Egal ob im In- oder Ausland: Die Erfahrungen und Kontakte bilden eine hervorragende Voraussetzung für eine Promotion oder den Berufseinstieg – in der pharmazeutischen oder chemischen Industrie, in Apotheken oder Forschungseinrichtungen, in Schulen oder Behörden. „Die Möglichkeiten sind vielseitig, und die Einstellungschancen sind gut“, unterstreicht Klaus Langer. Dem Fachbereich ist wichtig, dass die Studierenden fachlich bestens vorbereitet werden. Gleichzeitig möchte er sie dazu befähigen, eigenverantwortlich und kooperativ zu arbeiten, sich zu entfalten und ihrer gesellschaftlichen Verantwortung gerecht zu werden. „Chemie und Pharmazie stehen oft zu Unrecht in der Kritik. Wir bilden die Studierenden aus, damit sie aufklären können und an Lösungen für gesellschaftliche Herausforderungen mitwirken – beispielsweise im Schulunterricht, in der Batterieforschung oder im Kampf gegen Krankheiten“, betont Klaus Langer. Die Analytikgruppe im PharmaCampus setzt diesen Anspruch vorbildlich um: Die Studierenden werten die Infrarotbilder der Aorta aus, bestimmen die Molekülverteilung und leisten damit einen Beitrag zum Promotionsprojekt von Gruppenleiter David.

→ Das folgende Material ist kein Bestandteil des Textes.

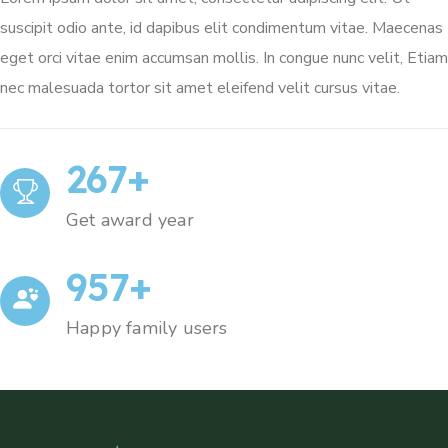
suscipit odio ante, id dapibus elit condimentum vitae. Maecenas
eget orci vitae enim accumsan mollis. In congue nunc velit, Etiam
nec malesuada tortor sit amet eleifend velit cursus vitae.
267
+
Get award year
957
+
Happy family users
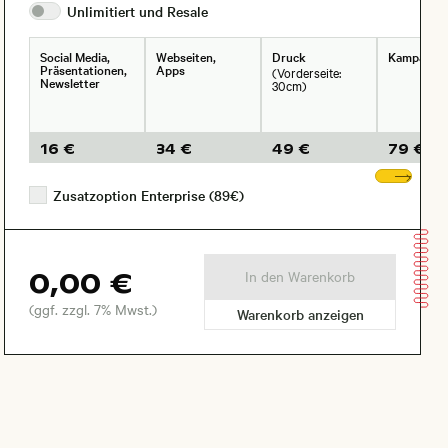
Unlimitiert und
Resale
Social Media,
Webseiten,
Druck
Kampagne
Präsentationen,
Apps
(Vorderseite:
Newsletter
30cm)
16 €
34 €
49 €
79 €
Wei
Zusatzoption Enterprise (89€)
0,00 €
In den Warenkorb
(ggf. zzgl. 7% Mwst.)
Warenkorb anzeigen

Auf diese Weise bringen sie uns der Heilung von Herz-Kreislauf-Erkrankungen vielleicht einen kleinen Schritt näher.

Text: André Bednarz

Infos:

  • 2.492 Studierende*
  • 15 Studiengänge
    • 6 Bachelor-, 8 Masterstudiengänge
  • 10 Institute und Seminare
  • 41 Professuren
  • Besonderheiten
    • MExLab Chemie (außerschulischer Lernort für Schülerinnen und Schüler)
    • Arzneipflanzengarten: Nutzung im Pharmaziestudium; öffentlich zugänglich, kostenfreie Führungen
  • Kontakt: prfb12@uni-muenster.de
  • uni.ms/rp2um

 

Stand: Wintersemester 2025/26

* Mit der Zahl der Studierenden sind die sogenannten Studienfälle gemeint. Zum Hintergrund: Studierende, die in mehreren Fächern oder Studiengängen eingeschrieben sind (beispielsweise im Zwei-Fach-Bachelor mit den Fächern Germanistik (FB 9) und Mathe (FB 10)), werden dabei mehrfach gezählt. Die Summe der Studienfälle entspricht daher nicht der Gesamtzahl der Studierenden der Universität; diese wird in den Kopfzahlen erfasst, bei denen jede Person nur einmal gezählt wird (Kopfzahl der Universität Münster im Wintersemester 2025/26 = 41.217).